[Source records]
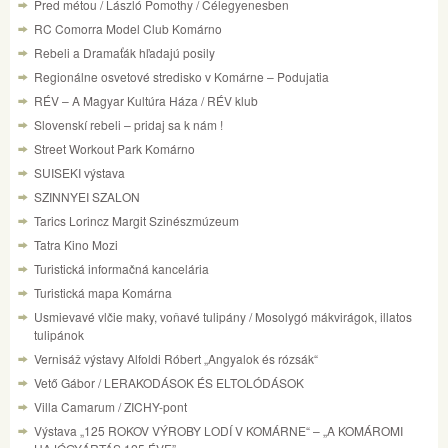
Pred métou / László Pomothy / Célegyenesben
RC Comorra Model Club Komárno
Rebeli a Dramaťák hľadajú posily
Regionálne osvetové stredisko v Komárne – Podujatia
RÉV – A Magyar Kultúra Háza / RÉV klub
Slovenskí rebeli – pridaj sa k nám !
Street Workout Park Komárno
SUISEKI výstava
SZINNYEI SZALON
Tarics Lorincz Margit Szinészmúzeum
Tatra Kino Mozi
Turistická informačná kancelária
Turistická mapa Komárna
Usmievavé vlčie maky, voňavé tulipány / Mosolygó mákvirágok, illatos
tulipánok
Vernisáž výstavy Alfoldi Róbert „Angyalok és rózsák“
Vető Gábor / LERAKODÁSOK ÉS ELTOLÓDÁSOK
Villa Camarum / ZICHY-pont
Výstava „125 ROKOV VÝROBY LODÍ V KOMÁRNE“ – „A KOMÁROMI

__WHAT IS EXPECTED__. The records above should be output exactly, but without any of their pictures.

__SOLVED PROBLEM__.
Pred métou / László Pomothy / Célegyenesben
RC Comorra Model Club Komárno
Rebeli a Dramaťák hľadajú posily
Regionálne osvetové stredisko v Komárne – Podujatia
RÉV – A Magyar Kultúra Háza / RÉV klub
Slovenskí rebeli – pridaj sa k nám !
Street Workout Park Komárno
SUISEKI výstava
SZINNYEI SZALON
Tarics Lorincz Margit Szinészmúzeum
Tatra Kino Mozi
Turistická informačná kancelária
Turistická mapa Komárna
Usmievavé vlčie maky, voňavé tulipány / Mosolygó mákvirágok, illatos
tulipánok
Vernisáž výstavy Alfoldi Róbert „Angyalok és rózsák“
Vető Gábor / LERAKODÁSOK ÉS ELTOLÓDÁSOK
Villa Camarum / ZICHY-pont
Výstava „125 ROKOV VÝROBY LODÍ V KOMÁRNE“ – „A KOMÁROMI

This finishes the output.